Athos senior — Sentite. Per Tara, per tutta la regione, il mio nome ha un suono di ribellione, di coraggio. Se vengono a sapere del mio tradimento, tutto il nostro lavoro diventa inutile. Capito?

Non mi ucciderete voi! Un traditore è dannoso anche morto. È molto più utile… un eroe. Un eroe che la gente possa amare. Io sarò assassinato da un fascista, vigliaccamente. Offriremo uno spettacolo drammatico, che si scolpisca nell’immaginazione popolare, perché si continui a odiare, odiare, odiare sempre di più il fascismo. Sarà la morte leggendaria di un eroe: un grande spettacolo teatrale.

Proveremo. Proveremo come si prova a teatro. Centinaia di attori, tutto il popolo di Tara vi parteciperà, senza sapere. Tutta Tara diventerà un grande teatro.

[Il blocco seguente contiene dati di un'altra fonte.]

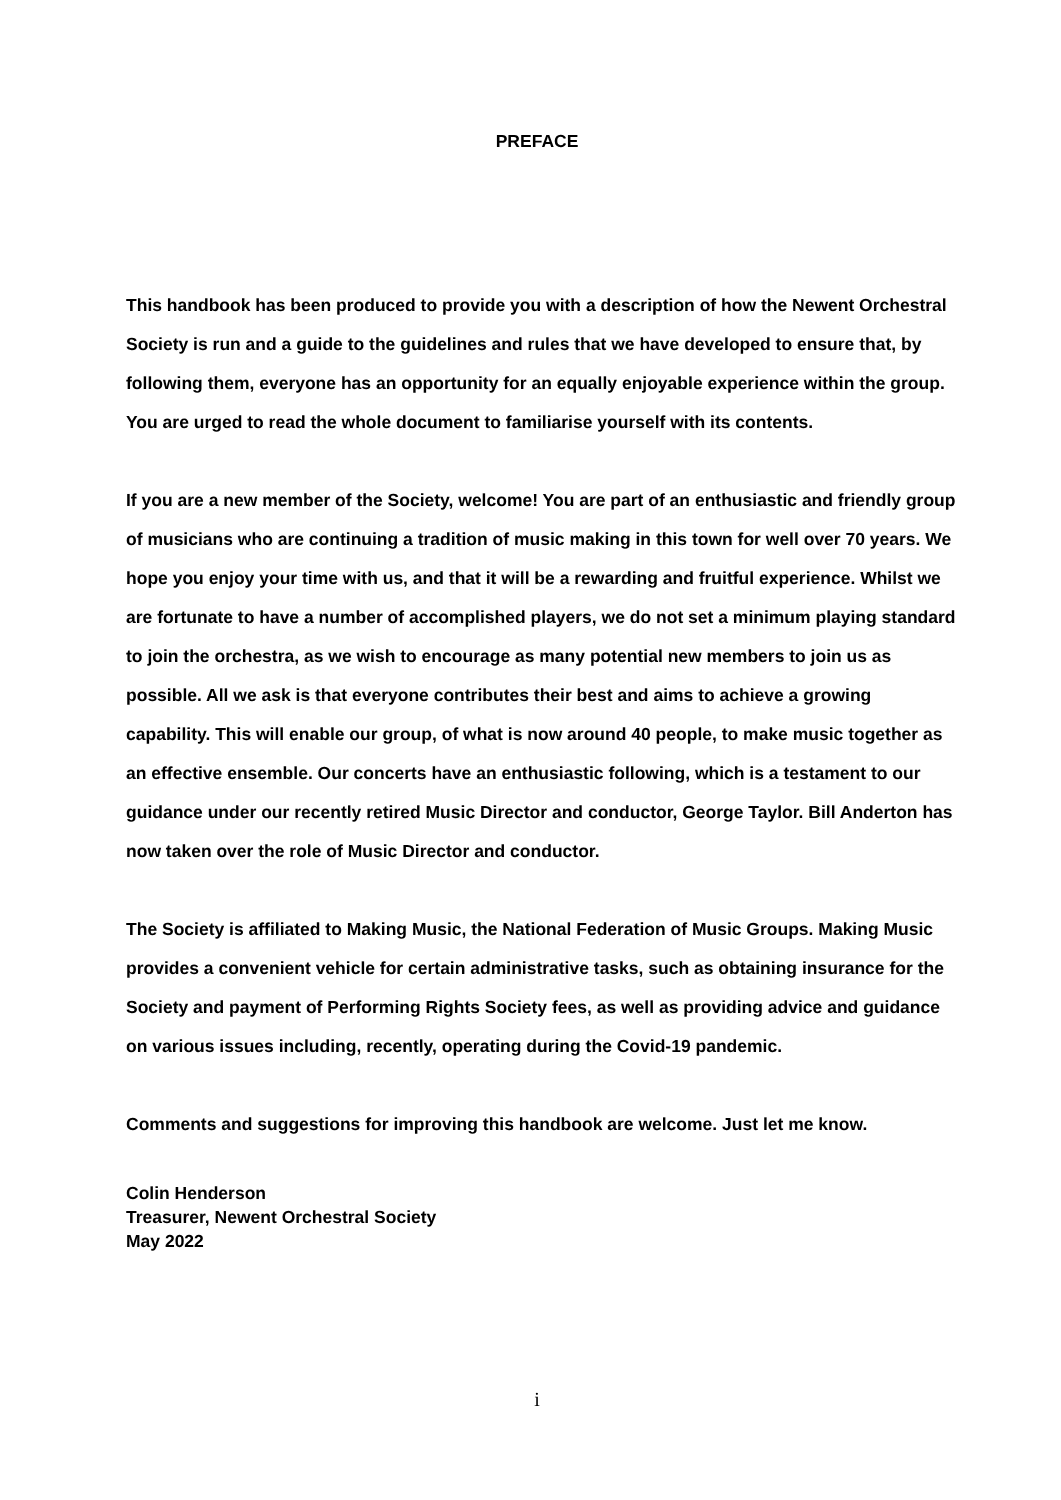PREFACE
This handbook has been produced to provide you with a description of how the Newent Orchestral Society is run and a guide to the guidelines and rules that we have developed to ensure that, by following them, everyone has an opportunity for an equally enjoyable experience within the group. You are urged to read the whole document to familiarise yourself with its contents.
If you are a new member of the Society, welcome! You are part of an enthusiastic and friendly group of musicians who are continuing a tradition of music making in this town for well over 70 years. We hope you enjoy your time with us, and that it will be a rewarding and fruitful experience. Whilst we are fortunate to have a number of accomplished players, we do not set a minimum playing standard to join the orchestra, as we wish to encourage as many potential new members to join us as possible. All we ask is that everyone contributes their best and aims to achieve a growing capability. This will enable our group, of what is now around 40 people, to make music together as an effective ensemble. Our concerts have an enthusiastic following, which is a testament to our guidance under our recently retired Music Director and conductor, George Taylor. Bill Anderton has now taken over the role of Music Director and conductor.
The Society is affiliated to Making Music, the National Federation of Music Groups. Making Music provides a convenient vehicle for certain administrative tasks, such as obtaining insurance for the Society and payment of Performing Rights Society fees, as well as providing advice and guidance on various issues including, recently, operating during the Covid-19 pandemic.
Comments and suggestions for improving this handbook are welcome. Just let me know.
Colin Henderson
Treasurer, Newent Orchestral Society
May 2022
i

Athos Magnani arriva col treno e, da solo, scende a Tara, dove è stato chiamato da Draifa, antica amante del padre, per cercare la verità sull’assassinio di quest’ultimo, nel lontano 1936. Benché Athos non abbia mai conosciuto il genitore — morto prima della sua nascita —, essi sono perfetti omonimi e si assomigliano in modo impressionante. Donde la confusione di tutti gli abitanti del posto, che continuano a celebrare in ogni occasione la memoria dell’eroe locale dell’antifascismo.

Mentre prosegue l’indagine di Athos, attraverso le testimonianze a volte contraddittorie dei compagni e dei nemici del defunto, si fa sempre più ovvio che la versione ufficiale nasconde qualcosa… Finché gli viene confessato che non fu “il piombo fascista” a colpire suo padre, bensì i suoi stessi sostenitori, da lui convinti a mascherare la propria esecuzione — per un presunto tradimento — come un attentato fascista, destinato ad ancorare l’odio verso il regime nel cuore dell’intera popolazione…

Invece di rendere pubblica questa nuova “verità”, Athos decide di avallare la leggenda prima di tornarsene a casa. Salvo che rimarrà prigioniero a sua volta dalla ragnatela paterna, realizzando sul binario che nessun treno passa più a Tara da chissà quanto tempo.